_Extracted text_:
★ ★ ★
= Urte =

Urte is a female first name occurring mainly in Germany.

==Origin and meaning of the name==

The origin and meaning of Urte is uncertain, but there are at least six theories:
- It comes from Baltic and means handy with a sword
- It is a Basque form of Ruth
- It is from the Danish word for herbs
- It is a modification of Urd
- It is a Baltic short form of Dorothea
- It is a short form of Ortrud

== Given names==

- Urte Blankenstein (Actress; see :de:Urte Blankenstein and http://imdb.com/name/nm1779155/)
- Urte Juodvalkyte (Lithuanian road cyclist)
- Urte Kazakeviciute (Lithuania swimmer)
- Urte Pautz (Author and academic; see https://www.amazon.ca/s?ie=UTF8&search-type=ss&index=books-ca&field-author=Urte%20Pautz&page=1)
★ ★ ★
_Extracted material_:
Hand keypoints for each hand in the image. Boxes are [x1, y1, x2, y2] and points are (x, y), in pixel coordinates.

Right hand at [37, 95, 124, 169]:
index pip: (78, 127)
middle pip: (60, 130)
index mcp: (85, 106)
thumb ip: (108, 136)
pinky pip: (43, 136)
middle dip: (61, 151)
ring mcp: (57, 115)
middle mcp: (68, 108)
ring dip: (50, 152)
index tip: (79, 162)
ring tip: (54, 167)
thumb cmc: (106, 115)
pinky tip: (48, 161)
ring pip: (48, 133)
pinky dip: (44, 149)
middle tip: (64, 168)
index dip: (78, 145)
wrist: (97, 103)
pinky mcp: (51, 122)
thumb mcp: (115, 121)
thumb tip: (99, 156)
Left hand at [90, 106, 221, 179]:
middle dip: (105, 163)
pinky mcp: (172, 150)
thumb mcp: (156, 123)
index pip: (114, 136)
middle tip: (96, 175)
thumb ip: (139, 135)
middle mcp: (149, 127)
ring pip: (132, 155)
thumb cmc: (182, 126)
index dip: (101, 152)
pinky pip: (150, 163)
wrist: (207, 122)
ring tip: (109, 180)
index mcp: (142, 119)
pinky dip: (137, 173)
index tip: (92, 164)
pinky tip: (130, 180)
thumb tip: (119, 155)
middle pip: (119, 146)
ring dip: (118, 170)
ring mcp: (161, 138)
★ ★ ★
_Task prompt_:
Copy the passage of the page on the name Urte that starts at "The origin and" and ends at "Kazakeviciute (Lithuania swimmer)", word for word.

_Result of the exercise_:
The origin and meaning of Urte is uncertain, but there are at least six theories:
- It comes from Baltic and means handy with a sword
- It is a Basque form of Ruth
- It is from the Danish word for herbs
- It is a modification of Urd
- It is a Baltic short form of Dorothea
- It is a short form of Ortrud

== Given names==

- Urte Blankenstein (Actress; see :de:Urte Blankenstein and http://imdb.com/name/nm1779155/)
- Urte Juodvalkyte (Lithuanian road cyclist)
- Urte Kazakeviciute (Lithuania swimmer)